Advocacy groups are reminding parents about the importance of monitoring their children's online activities after 16-year-old Indica Huddleston, a junior at Lone Peak High School, left a note stating that she was running away, leaving her parents concerned about the possibility of unsavory people luring their daughter away from home.
"I didn't know that she was talking to the kind of people that she was talking to," Andrea Huddleston said of her daughter. "I should've done a better job of monitoring that."
Huddleston said she and her daughter had a small disagreement about Indica's schooling, but it didn't seem like anything serious until they found the note on Aug. 15 saying she was running away.
"The part that worries me is she says, 'I'm fine; I'm being taken care of,'" Huddleston said. "That doesn't sound right to me. It sounds like someone is luring her away."
An August 19 Facebook post by Sierra Huddleston, Indica's sister, said, "It has been identified that many of the people she speaks with are adult men between the ages of 18-27 years old."
None of these men, the post said, are men the family knows or trusts.

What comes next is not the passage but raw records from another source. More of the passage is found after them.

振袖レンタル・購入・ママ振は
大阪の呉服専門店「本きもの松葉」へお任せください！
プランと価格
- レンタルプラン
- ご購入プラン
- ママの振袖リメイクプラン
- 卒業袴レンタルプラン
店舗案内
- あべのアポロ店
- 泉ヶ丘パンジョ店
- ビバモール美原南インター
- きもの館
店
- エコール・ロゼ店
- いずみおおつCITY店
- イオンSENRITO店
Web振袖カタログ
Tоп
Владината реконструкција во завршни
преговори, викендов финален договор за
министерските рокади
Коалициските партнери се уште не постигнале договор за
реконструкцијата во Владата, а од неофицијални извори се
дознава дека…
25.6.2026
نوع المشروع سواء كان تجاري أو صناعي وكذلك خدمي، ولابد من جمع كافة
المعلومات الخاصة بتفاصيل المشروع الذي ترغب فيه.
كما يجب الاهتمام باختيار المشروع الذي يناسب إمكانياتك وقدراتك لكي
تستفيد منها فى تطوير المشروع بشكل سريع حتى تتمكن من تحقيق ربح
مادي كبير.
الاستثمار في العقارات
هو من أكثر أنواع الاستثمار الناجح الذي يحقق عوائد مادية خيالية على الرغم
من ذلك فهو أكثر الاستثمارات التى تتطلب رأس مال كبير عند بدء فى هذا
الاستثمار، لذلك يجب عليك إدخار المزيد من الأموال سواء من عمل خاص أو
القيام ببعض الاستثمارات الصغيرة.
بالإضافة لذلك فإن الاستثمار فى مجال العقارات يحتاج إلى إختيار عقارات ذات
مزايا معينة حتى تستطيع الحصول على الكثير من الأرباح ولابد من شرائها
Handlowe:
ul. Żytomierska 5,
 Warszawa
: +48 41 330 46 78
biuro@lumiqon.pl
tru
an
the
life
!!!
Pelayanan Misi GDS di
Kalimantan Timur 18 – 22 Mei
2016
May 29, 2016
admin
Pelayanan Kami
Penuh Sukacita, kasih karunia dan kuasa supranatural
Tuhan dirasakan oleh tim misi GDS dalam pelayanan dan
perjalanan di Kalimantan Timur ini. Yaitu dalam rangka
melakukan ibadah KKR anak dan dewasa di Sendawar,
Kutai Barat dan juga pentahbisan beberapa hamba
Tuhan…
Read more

A Lone Peak detective working on the case said the note and other evidence suggests Indica is a runaway and is not in imminent danger, but they are following up on leads and trying to find her.
Evelyn Call of the Utah Children Protection Registry said online predators use the Internet to identify children who are vulnerable by looking for youths who may be having family conflicts, who don't have good relationships with their parents or who are looking for attention.
The best ways to protect kids is simply to talk to them, Call said.